Twitter looks like a viable social media titan, but does anyone think they’ve cracked the code on their revenue model? And with just over 20 staff, and 10 million users – with brands now running campaigns on Pinterest, there’s a difference between “not having” a model, and waiting to select the right business model.

We’ve talked about what Pinterest is and why anyone should care, and the amazing copyright judo that’s taking place to make the site possible.

So it’s come to this: the making-money part, which is what separates a “cool feature” from a business.

By Pinterest’s own admission they aren’t quite there yet on their business model.

Here’s how they say it in their own FAQ:

But Are Business Models All That?

Take a look at Lindt Chocolate’s Pin4Autism campaign. It’s solid cause marketing in the service of building brand and list power on Pinterest. Last week Elliot Ross posted a great case study of how Toys R Us is driving pinning right from promotional emails.

Does this mean Pinterest has a business model? Not quite. But it’s substantiation that real marketing elements are in play.

And let’s face it, building a 21 million member network in two years is a pretty good qualifier of demand. Pinterest is currently a 22-person company with a prized demographic, amazing time-on-site measures, a high growth curve, hype among investors, and a better photo interface than Facebook.

Waiting to Pick Their Shot?

So, could you build a good business based on Pinterest’s set of givens. Sure, there are copyright issues which have been finessed. Just as Google Adwords did on Adsense. And yes, there is irrational hype. But as many of you pointed in earlier comments, there’s a lot of reality to Pinterest.

Perhaps there’s s a difference between not having a business model, and waiting to build the right one. Isn’t that what early stage funding is for?

There’s a discussion over at Quora on all the ways Pinterest could grow revenue.

a)      Charging advertisers through branded campaigns, outbound links and traditional ads.
b)      Charging ecommerce partners for affiliate links
c)       Charging users (virtual goods, printed collections, better tools)
d)      Selling user data/analytics

I expect there’ll be a raft of “me-too” media sharing networks. (I’m pitching ideas for them already.) This is a great model, expect new competitors.
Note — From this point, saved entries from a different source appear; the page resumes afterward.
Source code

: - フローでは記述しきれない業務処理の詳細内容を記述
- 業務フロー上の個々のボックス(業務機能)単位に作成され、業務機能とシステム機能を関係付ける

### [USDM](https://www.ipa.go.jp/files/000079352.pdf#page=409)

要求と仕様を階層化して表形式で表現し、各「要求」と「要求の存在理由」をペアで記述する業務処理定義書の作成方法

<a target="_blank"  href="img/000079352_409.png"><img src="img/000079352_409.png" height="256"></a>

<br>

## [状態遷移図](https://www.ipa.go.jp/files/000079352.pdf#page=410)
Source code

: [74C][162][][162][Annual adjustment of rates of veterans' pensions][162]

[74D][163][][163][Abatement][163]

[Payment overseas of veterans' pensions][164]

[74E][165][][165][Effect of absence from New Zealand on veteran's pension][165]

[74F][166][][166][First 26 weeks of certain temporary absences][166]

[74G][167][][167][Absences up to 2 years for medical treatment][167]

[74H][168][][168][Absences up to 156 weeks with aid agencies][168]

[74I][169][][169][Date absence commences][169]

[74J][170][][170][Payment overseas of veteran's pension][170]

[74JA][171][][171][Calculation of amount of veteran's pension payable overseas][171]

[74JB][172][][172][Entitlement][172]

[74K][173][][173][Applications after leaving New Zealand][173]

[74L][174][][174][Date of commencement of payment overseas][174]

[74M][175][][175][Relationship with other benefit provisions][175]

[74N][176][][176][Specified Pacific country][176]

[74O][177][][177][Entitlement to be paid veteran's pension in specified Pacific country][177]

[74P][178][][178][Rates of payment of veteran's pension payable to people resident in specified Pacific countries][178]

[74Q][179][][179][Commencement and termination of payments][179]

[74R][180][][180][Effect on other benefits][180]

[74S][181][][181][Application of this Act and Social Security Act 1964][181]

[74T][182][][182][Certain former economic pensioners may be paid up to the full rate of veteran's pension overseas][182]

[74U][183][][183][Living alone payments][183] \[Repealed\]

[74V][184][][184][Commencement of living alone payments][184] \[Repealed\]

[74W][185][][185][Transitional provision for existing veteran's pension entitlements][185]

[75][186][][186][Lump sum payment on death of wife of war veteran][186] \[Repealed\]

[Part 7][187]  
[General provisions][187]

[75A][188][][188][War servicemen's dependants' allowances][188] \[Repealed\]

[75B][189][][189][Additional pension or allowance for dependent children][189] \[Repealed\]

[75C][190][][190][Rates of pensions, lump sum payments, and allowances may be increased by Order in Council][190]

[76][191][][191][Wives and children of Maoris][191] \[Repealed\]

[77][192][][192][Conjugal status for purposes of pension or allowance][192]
The next revolution will be image-based.

Just as mobile has driven home the understanding that interactive experiences are way beyond hyperlinks, so is Pinterest a wake-up call that content really is no longer just text on a screen.

I really don’t know if Pinterest will be the next great social network or not. Nobody does.

But I sure believe the next big winner will help people wield rich media and graphics. That makes the future more like Pinterest than perhaps anything else.